The Indian Population
The Indian population, composed of over 500 tribes, will face a number of looming structural and special changes. Overall, the IHS is responsible for the health of over 1.45 million Native Americans (Capper et al., 2001). Over the past 20 years, the Indian population has mirrored many of the problems in the general population for health. The disease burden is shifting from one-off acute conditions to more chronic conditions that require more health resources expended over a longer time period. According to Exhibit 7-10, there is a mixture of acute and chronic conditions that make up for death and hospitalization visits (Capper et al., 2001). On top of these concerns, due to historical and other reasons, Native American tribes have dealt with issues related to substance abuse including alcohol and drugs. While there is definitely a social dimension to these issues, they also have a cost: many of the disorders listed in both hospitalization and death have a direct connection to substance abuse. Finally, the Indian population is also growing older: Although the life expectancy of American Indians is still less than that of other Americans, there is potential there for not only an extension in life, but also for more productivity until the end of life (Capper et al., 2001).
Indian Health Service
The Indian Health Service was created to help provide health care services to Native Americans; however, it only serves as one organization, albeit a crucial one. In addition to the IHS, there are also other organizations administered by tribal authorities including tribal health organizations and outside organizations that offer outreach to Native Americans in urban areas, Overall, the IHS arguably plays the most important (if not the most coordinated) role in providing preventive services and health care to the Indians. Much like the Indian population, however, the IHS is facing severe challenges. The IHS budget, which is part of the discretionary budgetary process, often times is cut or does not receive full funding; at the same time, even when it does there is evidence that it is not managed properly and the object of unduly political influence.
Besides financial management problems, the organization also has internal problems. Due to the agency’s mandate, it boasts an internal workforce of 15,000, a massive amount for any organization. The organization, however, suffers from a number of problems in human resources that includes an unruly workforce and the inability to manage the workforce efficiently over space and time. Indeed, in addition to the IHS headquarters based in Washington, D.C., the organization also has a number of offices located throughout the country, in roughly 15 states (Capper et al., 2001). This mammoth organization will need to undergo change in order to keep up with the changes in the population it serves.
Suggestions
The IHS is an organization in need of change. From the organizational dynamics to the services and way the organization is financed, there will need to be a change directive in order to ensure that it is able to provide the services it needs down the road.
The first major issue is financing for the IHS; without a plan to stabilize the organization’s finances, all other change initiatives will not likely work. That will entail a number of proposals. First, the HIS needs to petition (or have Congress do so) to establish regular budget funding that will cover the agency’s basic expenses. There may be a need to have a formula where any additional funding requests by the IHS is part of a discretionary budget process, but the basics of the organization should be funded. Second, the IHS needs to form closer bonds with the state governments and other financing sources in order to communicate the need to integrate existing offerings in a closer manner. Indeed, while Medicaid resources (either via block grant or direct funding) can help individuals in the Indian population not on the reservation, there must be a channel of corporation in which to proceed. The ability to right the organization’s finances will be a key first step in solving the other problems.
The second main change is in the types of services and how services are provided to the Indian community (both on and off the reservation). Currently, there is an overemphasis on treating conditions without an adequate emphasis on prevention of conditions. This is particularly true of many of the substance-abuse related disorders that not only rob the community of productive citizens, but also spend medical resources in a less than optimal way.
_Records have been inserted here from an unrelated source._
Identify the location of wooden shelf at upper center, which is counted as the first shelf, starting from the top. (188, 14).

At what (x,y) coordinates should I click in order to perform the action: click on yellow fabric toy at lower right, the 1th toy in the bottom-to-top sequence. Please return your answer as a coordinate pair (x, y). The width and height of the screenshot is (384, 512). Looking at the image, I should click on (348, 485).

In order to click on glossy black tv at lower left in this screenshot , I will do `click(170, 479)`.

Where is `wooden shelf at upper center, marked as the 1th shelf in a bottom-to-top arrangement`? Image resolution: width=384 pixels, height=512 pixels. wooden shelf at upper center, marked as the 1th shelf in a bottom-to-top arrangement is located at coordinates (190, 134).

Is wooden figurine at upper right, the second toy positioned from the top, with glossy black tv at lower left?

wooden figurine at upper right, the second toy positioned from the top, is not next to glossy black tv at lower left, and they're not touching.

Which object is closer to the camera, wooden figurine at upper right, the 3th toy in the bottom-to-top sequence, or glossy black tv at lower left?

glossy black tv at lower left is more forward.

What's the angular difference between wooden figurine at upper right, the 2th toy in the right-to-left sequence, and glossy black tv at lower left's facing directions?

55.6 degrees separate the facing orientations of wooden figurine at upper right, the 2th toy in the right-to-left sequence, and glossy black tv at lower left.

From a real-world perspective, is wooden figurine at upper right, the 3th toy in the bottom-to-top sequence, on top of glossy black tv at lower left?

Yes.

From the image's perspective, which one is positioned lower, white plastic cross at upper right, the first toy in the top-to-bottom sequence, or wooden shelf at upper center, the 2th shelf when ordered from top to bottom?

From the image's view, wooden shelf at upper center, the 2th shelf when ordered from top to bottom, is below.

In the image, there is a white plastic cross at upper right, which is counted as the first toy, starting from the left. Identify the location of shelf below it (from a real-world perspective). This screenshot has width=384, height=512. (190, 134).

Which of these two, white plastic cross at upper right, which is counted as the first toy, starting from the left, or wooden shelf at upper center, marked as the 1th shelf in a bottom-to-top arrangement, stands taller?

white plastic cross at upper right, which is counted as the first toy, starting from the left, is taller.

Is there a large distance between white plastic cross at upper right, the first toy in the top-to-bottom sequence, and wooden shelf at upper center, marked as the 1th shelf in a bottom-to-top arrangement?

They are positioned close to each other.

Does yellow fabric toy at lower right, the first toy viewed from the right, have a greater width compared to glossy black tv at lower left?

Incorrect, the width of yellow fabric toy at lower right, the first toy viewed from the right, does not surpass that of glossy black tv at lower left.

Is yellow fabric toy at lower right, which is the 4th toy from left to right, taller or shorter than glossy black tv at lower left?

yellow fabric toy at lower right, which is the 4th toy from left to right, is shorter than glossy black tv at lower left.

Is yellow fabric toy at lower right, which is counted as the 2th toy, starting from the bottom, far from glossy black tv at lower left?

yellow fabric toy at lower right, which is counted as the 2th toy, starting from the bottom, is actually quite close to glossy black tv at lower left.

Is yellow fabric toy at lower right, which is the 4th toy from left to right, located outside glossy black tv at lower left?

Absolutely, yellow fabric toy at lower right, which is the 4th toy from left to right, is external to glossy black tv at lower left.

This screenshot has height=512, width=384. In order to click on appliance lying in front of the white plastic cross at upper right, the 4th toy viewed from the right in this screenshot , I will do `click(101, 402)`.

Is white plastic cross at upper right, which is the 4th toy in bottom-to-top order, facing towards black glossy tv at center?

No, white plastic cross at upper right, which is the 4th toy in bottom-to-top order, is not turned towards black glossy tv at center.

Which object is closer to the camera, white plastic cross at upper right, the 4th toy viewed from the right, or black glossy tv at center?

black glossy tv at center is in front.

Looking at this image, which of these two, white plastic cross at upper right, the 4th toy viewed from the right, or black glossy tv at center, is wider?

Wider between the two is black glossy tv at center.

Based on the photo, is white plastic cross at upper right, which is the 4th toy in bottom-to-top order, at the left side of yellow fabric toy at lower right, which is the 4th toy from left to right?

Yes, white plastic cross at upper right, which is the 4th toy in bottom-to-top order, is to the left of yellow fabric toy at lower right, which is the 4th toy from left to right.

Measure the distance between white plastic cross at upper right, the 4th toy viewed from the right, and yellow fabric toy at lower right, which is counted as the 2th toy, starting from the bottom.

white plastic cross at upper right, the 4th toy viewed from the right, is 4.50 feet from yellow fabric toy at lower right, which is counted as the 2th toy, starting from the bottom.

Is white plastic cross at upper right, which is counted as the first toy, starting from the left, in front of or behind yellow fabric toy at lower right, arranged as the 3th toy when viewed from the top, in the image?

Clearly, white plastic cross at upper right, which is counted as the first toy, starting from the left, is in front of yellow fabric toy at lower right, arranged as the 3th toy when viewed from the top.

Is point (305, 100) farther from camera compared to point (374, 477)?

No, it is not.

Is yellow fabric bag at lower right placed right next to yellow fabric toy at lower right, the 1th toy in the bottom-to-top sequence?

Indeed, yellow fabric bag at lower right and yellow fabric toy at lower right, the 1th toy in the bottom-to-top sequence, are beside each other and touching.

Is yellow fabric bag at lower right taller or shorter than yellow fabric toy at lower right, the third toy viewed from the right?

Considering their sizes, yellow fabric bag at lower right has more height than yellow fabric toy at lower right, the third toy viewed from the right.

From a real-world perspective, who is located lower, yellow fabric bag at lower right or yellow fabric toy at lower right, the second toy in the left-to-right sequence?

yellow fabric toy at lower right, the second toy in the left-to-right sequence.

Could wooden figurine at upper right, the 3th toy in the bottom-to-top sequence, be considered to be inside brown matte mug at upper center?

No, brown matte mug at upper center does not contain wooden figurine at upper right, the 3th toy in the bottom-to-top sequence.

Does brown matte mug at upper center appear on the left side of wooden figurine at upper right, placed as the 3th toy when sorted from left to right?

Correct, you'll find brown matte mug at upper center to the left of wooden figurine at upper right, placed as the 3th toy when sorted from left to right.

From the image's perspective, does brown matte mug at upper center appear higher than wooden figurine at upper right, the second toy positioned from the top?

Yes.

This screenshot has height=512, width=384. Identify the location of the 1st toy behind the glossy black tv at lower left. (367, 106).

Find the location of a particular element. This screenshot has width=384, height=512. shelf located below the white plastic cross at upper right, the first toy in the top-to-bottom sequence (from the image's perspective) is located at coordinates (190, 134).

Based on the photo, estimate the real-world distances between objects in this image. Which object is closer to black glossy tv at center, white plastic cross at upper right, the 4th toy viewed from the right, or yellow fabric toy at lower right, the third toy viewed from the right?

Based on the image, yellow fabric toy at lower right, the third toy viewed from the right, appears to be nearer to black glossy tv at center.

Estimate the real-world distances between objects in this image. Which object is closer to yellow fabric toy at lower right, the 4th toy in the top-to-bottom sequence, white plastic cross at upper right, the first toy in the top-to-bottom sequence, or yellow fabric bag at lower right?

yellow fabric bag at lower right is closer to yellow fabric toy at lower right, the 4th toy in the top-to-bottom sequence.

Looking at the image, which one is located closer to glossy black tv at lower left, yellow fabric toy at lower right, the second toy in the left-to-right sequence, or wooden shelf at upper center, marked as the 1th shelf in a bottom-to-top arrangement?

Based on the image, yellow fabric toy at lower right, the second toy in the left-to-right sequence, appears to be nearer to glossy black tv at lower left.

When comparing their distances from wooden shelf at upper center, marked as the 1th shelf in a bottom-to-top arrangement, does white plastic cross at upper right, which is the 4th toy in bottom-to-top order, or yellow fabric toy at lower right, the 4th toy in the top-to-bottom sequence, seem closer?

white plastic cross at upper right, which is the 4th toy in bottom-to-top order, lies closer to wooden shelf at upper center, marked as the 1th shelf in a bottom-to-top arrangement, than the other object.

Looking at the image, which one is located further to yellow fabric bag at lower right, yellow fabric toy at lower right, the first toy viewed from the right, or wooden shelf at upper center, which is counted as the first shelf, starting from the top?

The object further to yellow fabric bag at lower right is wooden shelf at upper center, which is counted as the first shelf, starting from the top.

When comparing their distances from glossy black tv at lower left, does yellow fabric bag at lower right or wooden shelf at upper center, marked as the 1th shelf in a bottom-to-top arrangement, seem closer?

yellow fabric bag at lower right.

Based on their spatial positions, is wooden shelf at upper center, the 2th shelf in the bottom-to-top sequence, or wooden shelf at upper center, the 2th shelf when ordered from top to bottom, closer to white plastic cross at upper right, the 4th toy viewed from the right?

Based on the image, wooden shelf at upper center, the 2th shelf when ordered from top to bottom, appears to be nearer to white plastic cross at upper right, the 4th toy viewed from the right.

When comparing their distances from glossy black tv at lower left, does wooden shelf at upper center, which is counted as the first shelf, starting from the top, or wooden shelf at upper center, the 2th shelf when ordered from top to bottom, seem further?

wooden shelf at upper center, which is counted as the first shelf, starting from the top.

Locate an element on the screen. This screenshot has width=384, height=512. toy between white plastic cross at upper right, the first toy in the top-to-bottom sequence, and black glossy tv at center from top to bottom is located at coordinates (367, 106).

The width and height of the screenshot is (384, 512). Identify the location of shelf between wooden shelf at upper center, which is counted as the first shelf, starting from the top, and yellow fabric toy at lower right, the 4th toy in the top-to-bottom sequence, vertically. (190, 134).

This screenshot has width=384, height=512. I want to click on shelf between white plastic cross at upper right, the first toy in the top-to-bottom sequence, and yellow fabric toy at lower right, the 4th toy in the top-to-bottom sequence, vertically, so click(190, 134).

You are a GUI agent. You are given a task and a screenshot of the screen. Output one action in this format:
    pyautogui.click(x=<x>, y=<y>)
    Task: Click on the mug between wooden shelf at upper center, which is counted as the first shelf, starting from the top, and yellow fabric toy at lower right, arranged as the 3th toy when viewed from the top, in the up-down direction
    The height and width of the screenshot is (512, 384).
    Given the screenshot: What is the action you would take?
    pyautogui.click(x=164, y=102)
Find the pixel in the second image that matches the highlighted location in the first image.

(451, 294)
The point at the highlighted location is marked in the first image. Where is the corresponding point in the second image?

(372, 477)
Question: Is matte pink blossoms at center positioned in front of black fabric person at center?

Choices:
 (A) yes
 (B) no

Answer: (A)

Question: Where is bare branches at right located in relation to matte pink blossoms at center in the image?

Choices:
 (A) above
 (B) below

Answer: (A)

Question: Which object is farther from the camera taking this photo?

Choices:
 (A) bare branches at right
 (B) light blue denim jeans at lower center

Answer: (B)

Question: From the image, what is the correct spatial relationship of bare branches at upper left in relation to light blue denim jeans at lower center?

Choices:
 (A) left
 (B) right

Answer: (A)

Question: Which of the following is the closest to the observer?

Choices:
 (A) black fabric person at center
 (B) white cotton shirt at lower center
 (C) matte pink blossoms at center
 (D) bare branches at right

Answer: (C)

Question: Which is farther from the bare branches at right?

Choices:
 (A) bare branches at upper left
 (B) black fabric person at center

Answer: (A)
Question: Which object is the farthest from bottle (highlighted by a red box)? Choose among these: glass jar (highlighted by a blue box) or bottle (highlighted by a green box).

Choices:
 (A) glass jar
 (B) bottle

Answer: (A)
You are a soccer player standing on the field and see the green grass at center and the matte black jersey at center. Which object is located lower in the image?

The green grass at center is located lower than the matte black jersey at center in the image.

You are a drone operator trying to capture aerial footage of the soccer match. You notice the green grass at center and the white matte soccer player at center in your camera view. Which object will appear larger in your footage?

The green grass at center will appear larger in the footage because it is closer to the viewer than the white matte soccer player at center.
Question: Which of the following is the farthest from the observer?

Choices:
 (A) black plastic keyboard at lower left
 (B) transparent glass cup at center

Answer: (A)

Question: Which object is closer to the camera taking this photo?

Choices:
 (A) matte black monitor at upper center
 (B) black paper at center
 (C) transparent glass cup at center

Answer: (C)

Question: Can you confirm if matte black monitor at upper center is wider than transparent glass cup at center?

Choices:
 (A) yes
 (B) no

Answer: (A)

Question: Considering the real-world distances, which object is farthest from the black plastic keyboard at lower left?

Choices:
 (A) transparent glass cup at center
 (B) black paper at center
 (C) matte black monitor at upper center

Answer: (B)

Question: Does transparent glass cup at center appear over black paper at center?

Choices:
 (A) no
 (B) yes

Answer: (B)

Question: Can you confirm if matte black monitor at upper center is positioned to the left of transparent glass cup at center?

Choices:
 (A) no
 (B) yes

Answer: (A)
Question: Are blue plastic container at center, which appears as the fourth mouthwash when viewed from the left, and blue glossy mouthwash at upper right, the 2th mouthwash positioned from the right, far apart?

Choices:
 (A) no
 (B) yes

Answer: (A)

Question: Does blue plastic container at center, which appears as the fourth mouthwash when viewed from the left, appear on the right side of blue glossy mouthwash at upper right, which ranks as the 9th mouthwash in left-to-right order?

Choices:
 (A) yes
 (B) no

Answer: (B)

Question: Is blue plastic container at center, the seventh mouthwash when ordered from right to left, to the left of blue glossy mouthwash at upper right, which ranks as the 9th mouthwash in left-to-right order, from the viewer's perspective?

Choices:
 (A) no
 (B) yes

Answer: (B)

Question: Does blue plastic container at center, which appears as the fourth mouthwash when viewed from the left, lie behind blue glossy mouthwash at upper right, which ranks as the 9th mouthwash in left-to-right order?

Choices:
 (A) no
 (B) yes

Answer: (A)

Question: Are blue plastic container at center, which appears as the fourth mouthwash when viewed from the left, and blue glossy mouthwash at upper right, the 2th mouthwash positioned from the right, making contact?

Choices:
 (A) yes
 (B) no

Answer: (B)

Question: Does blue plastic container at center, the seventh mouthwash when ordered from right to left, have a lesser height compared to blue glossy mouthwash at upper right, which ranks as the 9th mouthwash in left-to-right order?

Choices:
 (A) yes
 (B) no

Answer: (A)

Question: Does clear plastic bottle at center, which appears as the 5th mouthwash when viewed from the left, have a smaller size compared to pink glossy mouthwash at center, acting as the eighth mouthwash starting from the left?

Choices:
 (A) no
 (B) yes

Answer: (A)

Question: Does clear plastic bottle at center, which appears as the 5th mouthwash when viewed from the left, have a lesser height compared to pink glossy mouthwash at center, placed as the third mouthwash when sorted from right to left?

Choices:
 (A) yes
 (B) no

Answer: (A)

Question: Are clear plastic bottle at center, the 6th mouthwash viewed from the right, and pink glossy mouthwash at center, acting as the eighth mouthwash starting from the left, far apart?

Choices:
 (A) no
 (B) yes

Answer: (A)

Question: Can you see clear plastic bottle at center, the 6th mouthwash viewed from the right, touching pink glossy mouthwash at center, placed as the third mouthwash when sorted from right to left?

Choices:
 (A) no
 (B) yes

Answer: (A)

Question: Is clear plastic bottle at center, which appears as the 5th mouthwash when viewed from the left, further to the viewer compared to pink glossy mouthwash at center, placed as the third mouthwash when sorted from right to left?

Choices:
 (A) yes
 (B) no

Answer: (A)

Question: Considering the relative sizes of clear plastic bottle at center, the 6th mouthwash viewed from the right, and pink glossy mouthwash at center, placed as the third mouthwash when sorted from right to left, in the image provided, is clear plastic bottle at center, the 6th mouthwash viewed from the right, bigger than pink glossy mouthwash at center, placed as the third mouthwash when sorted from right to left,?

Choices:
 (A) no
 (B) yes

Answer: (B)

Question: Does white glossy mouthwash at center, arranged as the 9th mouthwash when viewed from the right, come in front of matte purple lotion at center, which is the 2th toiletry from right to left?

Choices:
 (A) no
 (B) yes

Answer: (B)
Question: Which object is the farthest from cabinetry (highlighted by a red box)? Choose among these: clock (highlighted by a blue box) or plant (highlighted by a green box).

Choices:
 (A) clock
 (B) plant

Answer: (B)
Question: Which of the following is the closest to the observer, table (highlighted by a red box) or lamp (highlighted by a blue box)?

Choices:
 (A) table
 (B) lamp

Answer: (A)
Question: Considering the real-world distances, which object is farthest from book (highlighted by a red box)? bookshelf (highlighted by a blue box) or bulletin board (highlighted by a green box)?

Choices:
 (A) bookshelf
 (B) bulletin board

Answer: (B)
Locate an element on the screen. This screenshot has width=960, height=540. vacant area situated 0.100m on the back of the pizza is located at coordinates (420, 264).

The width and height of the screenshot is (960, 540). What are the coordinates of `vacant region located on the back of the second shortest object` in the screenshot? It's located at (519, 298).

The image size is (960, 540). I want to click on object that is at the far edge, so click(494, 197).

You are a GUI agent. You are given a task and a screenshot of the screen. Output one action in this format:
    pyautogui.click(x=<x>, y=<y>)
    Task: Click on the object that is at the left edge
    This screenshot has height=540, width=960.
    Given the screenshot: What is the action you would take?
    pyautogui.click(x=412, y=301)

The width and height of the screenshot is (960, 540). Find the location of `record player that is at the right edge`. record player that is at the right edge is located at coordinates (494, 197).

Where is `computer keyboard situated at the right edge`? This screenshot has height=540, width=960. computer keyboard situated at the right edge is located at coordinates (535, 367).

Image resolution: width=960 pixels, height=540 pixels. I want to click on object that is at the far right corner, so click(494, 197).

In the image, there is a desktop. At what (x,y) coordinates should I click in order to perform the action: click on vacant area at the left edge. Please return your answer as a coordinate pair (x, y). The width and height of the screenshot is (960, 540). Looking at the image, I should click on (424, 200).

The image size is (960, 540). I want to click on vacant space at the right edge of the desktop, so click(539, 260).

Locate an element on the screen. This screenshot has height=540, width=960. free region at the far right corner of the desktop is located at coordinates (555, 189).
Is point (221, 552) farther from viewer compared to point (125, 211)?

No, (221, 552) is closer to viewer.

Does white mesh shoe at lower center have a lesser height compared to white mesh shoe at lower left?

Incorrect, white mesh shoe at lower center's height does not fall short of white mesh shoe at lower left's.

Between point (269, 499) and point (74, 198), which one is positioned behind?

The emphasis should change through a reallocation of funding that would put preventive services as the first line of defense in community (HHS, 2003). It should also be noted that preventive services need not only be clinical services: indeed, a lot of preventive services that might be of use in this case would leverage off of existing social services that helps to deal with substance abuse, domestic abuse, and other medical conditions that are strongly linked to human behavior. Thus, I would put more funds to those types of services cutting back on (or acquiring more funding) for the hospital-based services that are expensive to administer and do not necessarily solve the problem over the long-run (HHS, 2003).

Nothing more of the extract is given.